しかし入学前は都会の女子との出会いを喜んでいたはずだが。向こうで一体何があったのやら。
「ルイスが夢を諦めたら、父さんが悲しむなぁ」
「僕の夢じゃないもん!騎士になるのは父さんの夢じゃん!」
くっ!ちょっと賢くなったな。
優しく宥めるだけでは無理と判断したリノアは、手法を変える。
「その歳でもんとか言うんじゃない!」
怒鳴られてルイスはびくりとし、縮こまってしまう。
「絶対に騎士になれって言ってるわけじゃないの。でも今のままじゃどこも雇ってくれないよ。だから学園で勉強して、知識でも筋肉でも、なんでも良いから力をつけなさい」
「......そうすれば、学校辞めても良い?」
「もちろん。やるだけやったなら仕方ないって、父さんも許してくれるよ」
ここで言う、やるだけやったとは卒業まで頑張るという意味だが、あえて言うことでもない。リノアがすべきことは、うまいこと丸め込んで王都へ送り返すことだ。

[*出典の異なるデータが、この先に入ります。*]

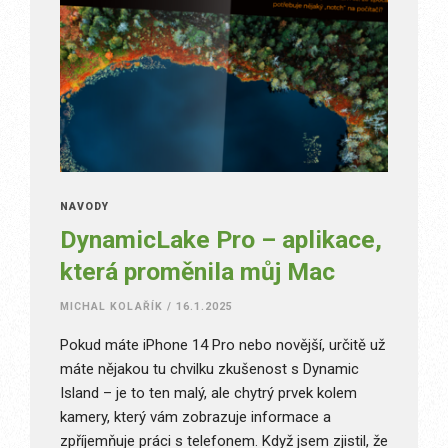
NÁVODY
DynamicLake Pro – aplikace,
která proměnila můj Mac
MICHAL KOLAŘÍK
/
16.1.2025
Pokud máte iPhone 14 Pro nebo novější, určitě už
máte nějakou tu chvilku zkušenost s Dynamic
Island – je to ten malý, ale chytrý prvek kolem
kamery, který vám zobrazuje informace a
zpříjemňuje práci s telefonem. Když jsem zjistil, že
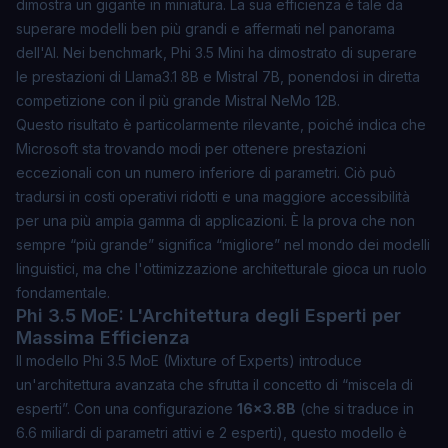
dimostra un gigante in miniatura. La sua efficienza è tale da
superare modelli ben più grandi e affermati nel panorama
dell'AI. Nei benchmark, Phi 3.5 Mini ha dimostrato di superare
le prestazioni di Llama3.1 8B e Mistral 7B, ponendosi in diretta
competizione con il più grande Mistral NeMo 12B.
Questo risultato è particolarmente rilevante, poiché indica che
Microsoft sta trovando modi per ottenere prestazioni
eccezionali con un numero inferiore di parametri. Ciò può
tradursi in costi operativi ridotti e una maggiore accessibilità
per una più ampia gamma di applicazioni. È la prova che non
sempre “più grande” significa “migliore” nel mondo dei modelli
linguistici, ma che l'ottimizzazione architetturale gioca un ruolo
fondamentale.
Phi 3.5 MoE: L'Architettura degli Esperti per
Massima Efficienza
Il modello
Phi 3.5 MoE (Mixture of Experts)
introduce
un'architettura avanzata che sfrutta il concetto di “miscela di
esperti”. Con una configurazione
16x3.8B
(che si traduce in
6.6 miliardi di parametri attivi e 2 esperti), questo modello è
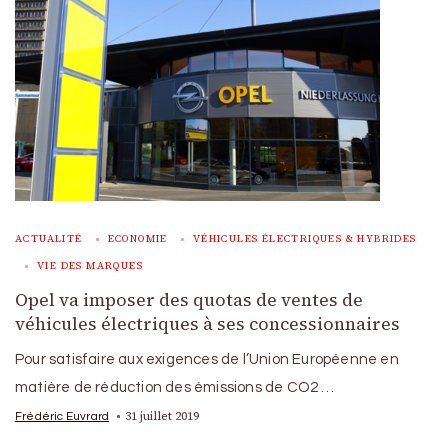
ACTUALITÉ
ECONOMIE
VÉHICULES ÉLECTRIQUES & HYBRIDES
VIE DES MARQUES
Opel va imposer des quotas de ventes de
véhicules électriques à ses concessionnaires
Pour satisfaire aux exigences de l’Union Européenne en
matière de réduction des émissions de CO2 …
31 juillet 2019
Frédéric Euvrard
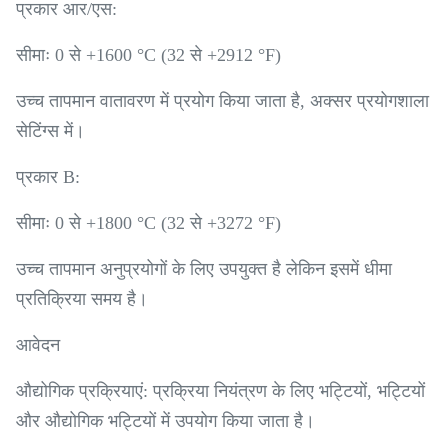
प्रकार आर/एस:
सीमाः 0 से +1600 °C (32 से +2912 °F)
उच्च तापमान वातावरण में प्रयोग किया जाता है, अक्सर प्रयोगशाला
सेटिंग्स में।
प्रकार B:
सीमाः 0 से +1800 °C (32 से +3272 °F)
उच्च तापमान अनुप्रयोगों के लिए उपयुक्त है लेकिन इसमें धीमा
प्रतिक्रिया समय है।
आवेदन
औद्योगिक प्रक्रियाएं: प्रक्रिया नियंत्रण के लिए भट्टियों, भट्टियों
और औद्योगिक भट्टियों में उपयोग किया जाता है।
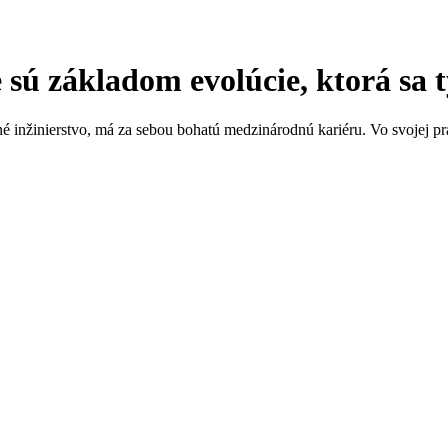
e sú základom evolúcie, ktorá sa t
é inžinierstvo, má za sebou bohatú medzinárodnú kariéru. Vo svojej p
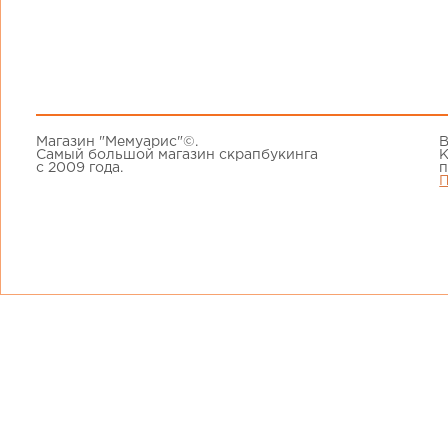
Магазин "Мемуарис"©.
В
Самый большой магазин скрапбукинга
К
с 2009 года.
п
П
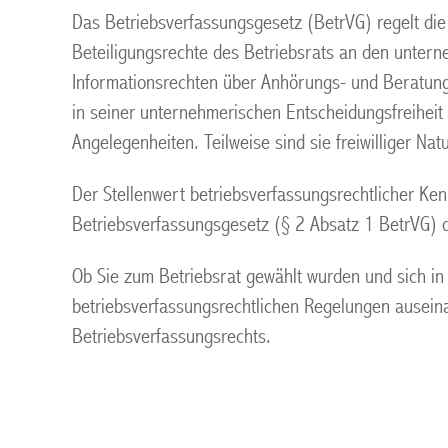
Das Betriebsverfassungsgesetz (BetrVG) regelt die
Beteiligungsrechte des Betriebsrats an den unter
Informationsrechten über Anhörungs- und Beratung
in seiner unternehmerischen Entscheidungsfreiheit 
Angelegenheiten. Teilweise sind sie freiwilliger Natu
Der Stellenwert betriebsverfassungsrechtlicher Kenn
Betriebsverfassungsgesetz (§ 2 Absatz 1 BetrVG) 
Ob Sie zum Betriebsrat gewählt wurden und sich in I
betriebsverfassungsrechtlichen Regelungen auseina
Betriebsverfassungsrechts.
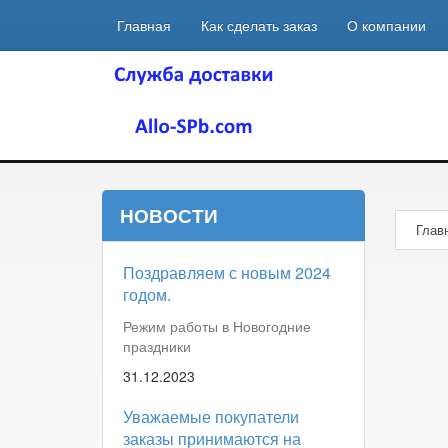
Главная
Как сделать заказ
О компании
НОВОСТИ
Глав
Поздравляем с новым 2024
годом.
Режим работы в Новогодние
праздники
31.12.2023
Уважаемые покупатели
заказы принимаются на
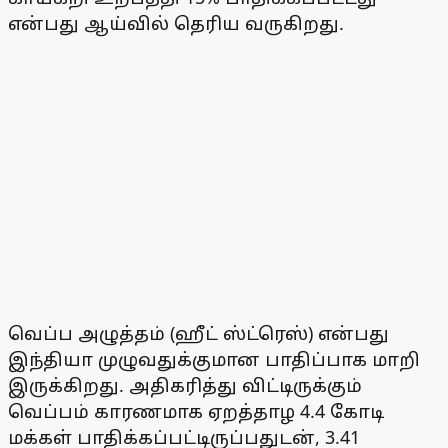
என்பது ஆய்வில் தெரிய வருகிறது.
வெப்ப அழுத்தம் (ஹீட் ஸ்ட்ரெஸ்) என்பது
இந்தியா முழுவதுக்குமான பாதிப்பாக மாறி
இருக்கிறது. அதிகரித்து விட்டிருக்கும்
வெப்பம் காரணமாக ஏறத்தாழ 4.4 கோடி
மக்கள் பாதிக்கப்பட்டிருப்பதுடன், 3.41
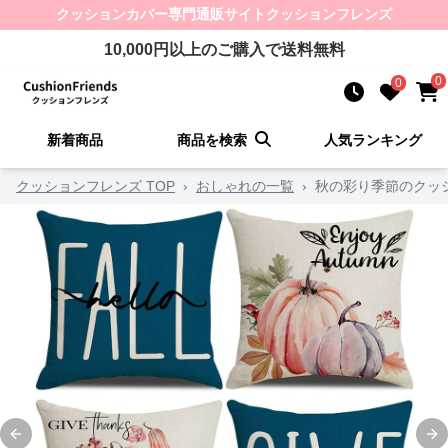
クッションカバー
専門通販サイト
クッションフレンズ
10,000
円以上のご購入で送料無料
0
0
新着商品
商品を検索
人気ランキング
クッションフレンズ TOP
›
おしゃれの一覧
›
秋の彩り季節のクッ
Previous slide
Ne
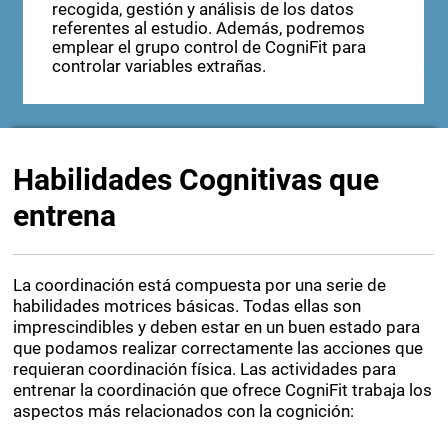
recogida, gestión y análisis de los datos
referentes al estudio. Además, podremos
emplear el grupo control de CogniFit para
controlar variables extrañas.
Habilidades Cognitivas que
entrena
La coordinación está compuesta por una serie de
habilidades motrices básicas. Todas ellas son
imprescindibles y deben estar en un buen estado para
que podamos realizar correctamente las acciones que
requieran coordinación física. Las actividades para
entrenar la coordinación que ofrece CogniFit trabaja los
aspectos más relacionados con la cognición:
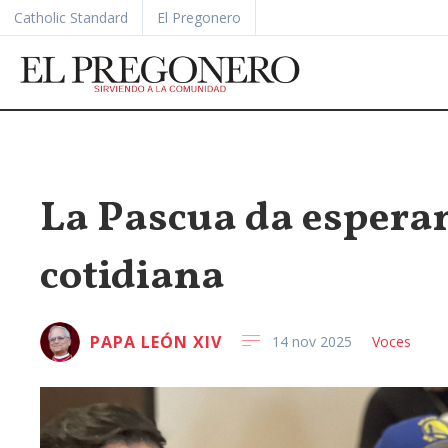
Catholic Standard
El Pregonero
La Pascua da esperan
cotidiana
PAPA LEÓN XIV
14 nov 2025
Voces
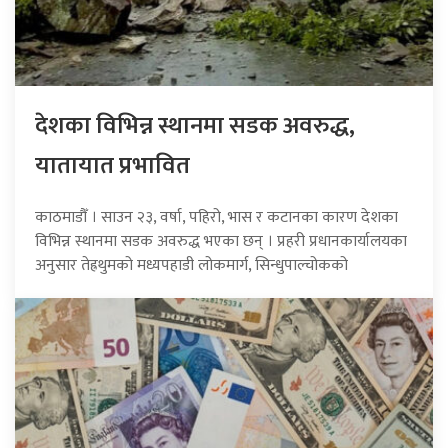
देशका विभिन्न स्थानमा सडक अवरुद्ध,
यातायात प्रभावित
काठमाडौँ । साउन २३, वर्षा, पहिरो, भास र कटानका कारण देशका
विभिन्न स्थानमा सडक अवरुद्ध भएका छन् । प्रहरी प्रधानकार्यालयका
अनुसार तेह्रथुमको मध्यपहाडी लोकमार्ग, सिन्धुपाल्चोकको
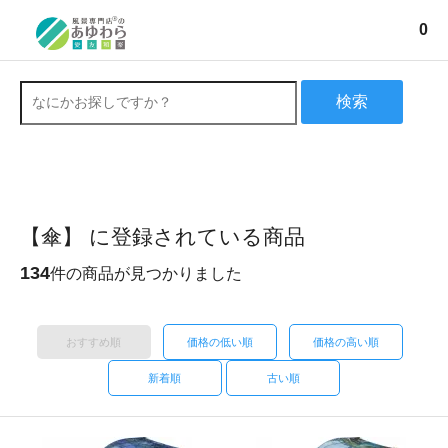
0
検索
【傘】 に登録されている商品
134
件の商品が見つかりました
おすすめ順
価格の低い順
価格の高い順
新着順
古い順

「そういや、学校にあ・い・つ・もいるでしょ?頼ったら良いじゃない」
するとルイスは何か思い出したような顔をした。
「言い忘れてたんだけど――」
「ただいまー!今そこで会ってねー。あ、ルイス帰ってきてる?」
「母さん、思ったこと一度に言わないでってば」
リノアは呆れながら玄関へ向かう。どうせご近所さんと会って、お茶する流れになったのだろう。
しかしそこにいたのは、予想外の人物だった。
「アレン」
呆然と名前を呟くと、彼は微笑んで言う。
「リノア。久しぶり」
明るい茶髪に、見慣れた軽薄そうな顔のこの男は、婚約者のアレンだ。
こいつも帰ってきてたのか......。